• ZADANIA DO WYKONANIA:
a – Powtórz bez zmian fragment cytowanego tekstu o zimach, zaczynając od „I na koniec” i kończąc na „do własnej inwencji...”.
b – Co cytowany tekst o zimach wskazuje jako niewybaczalną wadę zim 20/21 i 23/24?

• CYTOWANY TEKST:
============
I na koniec jedna konkluzja - czy przełamaniem zimy jest przyjście jednej, naprawdę solidnej zimy jak np 12/13, 09/10 czy 05/06? Czy raczej stopniowe wprowadzanie tych przyzwoitych, przeciętnych? Ja osobiście jakbym miał wybierać, bym się nie wahał - 5 z rzędu zim takich jak obecna lub 20/21 (16/17 w przypadku mojego regionu jednak odpada), a nie że jedna przyniesie niewiadomo jakie łola boga co, a po niej wróci seria tego co dominowało w latach 13/14-22/23. Zaznaczam, że obie te zimy 20/21 i 23/24 miały niewybaczalne wady, jakimi była 3 dekada grudnia. Ale to niestety też dotyczy zimy 2012/13, trochę 2009/2010, a w mniejszym stopniu też 2005/2006 (choć tam sama końcówka nadrobiła). Bardziej chodzi mi o nagromadzone SDWPŚ i ilość zimy w zimie, a rozkład to już bym zostawił pogodzie do własnej inwencji...
============
• DOSTARCZONE DANE:

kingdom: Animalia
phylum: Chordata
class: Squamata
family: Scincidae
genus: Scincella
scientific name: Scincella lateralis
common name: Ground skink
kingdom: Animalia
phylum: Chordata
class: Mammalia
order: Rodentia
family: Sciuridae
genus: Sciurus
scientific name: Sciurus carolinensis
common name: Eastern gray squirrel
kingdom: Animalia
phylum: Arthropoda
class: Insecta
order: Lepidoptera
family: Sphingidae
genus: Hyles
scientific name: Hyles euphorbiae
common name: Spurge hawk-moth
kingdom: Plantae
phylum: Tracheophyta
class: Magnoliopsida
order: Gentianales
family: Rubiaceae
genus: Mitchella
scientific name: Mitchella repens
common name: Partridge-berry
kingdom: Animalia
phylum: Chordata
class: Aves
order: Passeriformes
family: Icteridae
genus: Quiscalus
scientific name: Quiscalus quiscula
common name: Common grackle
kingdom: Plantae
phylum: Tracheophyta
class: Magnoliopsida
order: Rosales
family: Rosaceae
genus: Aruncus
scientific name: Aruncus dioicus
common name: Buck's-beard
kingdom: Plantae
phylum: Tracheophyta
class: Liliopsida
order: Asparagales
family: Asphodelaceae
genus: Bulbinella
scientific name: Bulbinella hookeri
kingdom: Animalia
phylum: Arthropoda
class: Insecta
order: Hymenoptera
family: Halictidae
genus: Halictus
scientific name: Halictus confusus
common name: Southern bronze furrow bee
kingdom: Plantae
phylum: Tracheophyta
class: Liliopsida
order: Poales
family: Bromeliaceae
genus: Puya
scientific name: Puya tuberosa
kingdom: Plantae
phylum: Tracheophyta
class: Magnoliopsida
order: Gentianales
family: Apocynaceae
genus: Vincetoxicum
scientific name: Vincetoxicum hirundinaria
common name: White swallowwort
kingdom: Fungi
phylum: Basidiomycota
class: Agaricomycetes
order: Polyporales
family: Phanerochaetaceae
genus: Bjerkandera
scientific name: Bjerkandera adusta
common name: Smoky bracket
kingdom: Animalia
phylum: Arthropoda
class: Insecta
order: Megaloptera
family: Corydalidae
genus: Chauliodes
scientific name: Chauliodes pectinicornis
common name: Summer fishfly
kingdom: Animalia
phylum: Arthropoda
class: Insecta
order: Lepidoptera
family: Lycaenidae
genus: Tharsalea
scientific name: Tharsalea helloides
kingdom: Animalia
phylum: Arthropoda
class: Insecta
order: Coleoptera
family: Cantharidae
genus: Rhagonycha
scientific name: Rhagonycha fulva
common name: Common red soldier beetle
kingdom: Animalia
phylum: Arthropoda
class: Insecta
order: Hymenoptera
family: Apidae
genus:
============
• OCZEKIWANE WYNIKI:
a –
I na koniec jedna konkluzja - czy przełamaniem zimy jest przyjście jednej, naprawdę solidnej zimy jak np 12/13, 09/10 czy 05/06? Czy raczej stopniowe wprowadzanie tych przyzwoitych, przeciętnych? Ja osobiście jakbym miał wybierać, bym się nie wahał - 5 z rzędu zim takich jak obecna lub 20/21 (16/17 w przypadku mojego regionu jednak odpada), a nie że jedna przyniesie niewiadomo jakie łola boga co, a po niej wróci seria tego co dominowało w latach 13/14-22/23. Zaznaczam, że obie te zimy 20/21 i 23/24 miały niewybaczalne wady, jakimi była 3 dekada grudnia. Ale to niestety też dotyczy zimy 2012/13, trochę 2009/2010, a w mniejszym stopniu też 2005/2006 (choć tam sama końcówka nadrobiła). Bardziej chodzi mi o nagromadzone SDWPŚ i ilość zimy w zimie, a rozkład to już bym zostawił pogodzie do własnej inwencji...

b – Trzecią dekadę grudnia.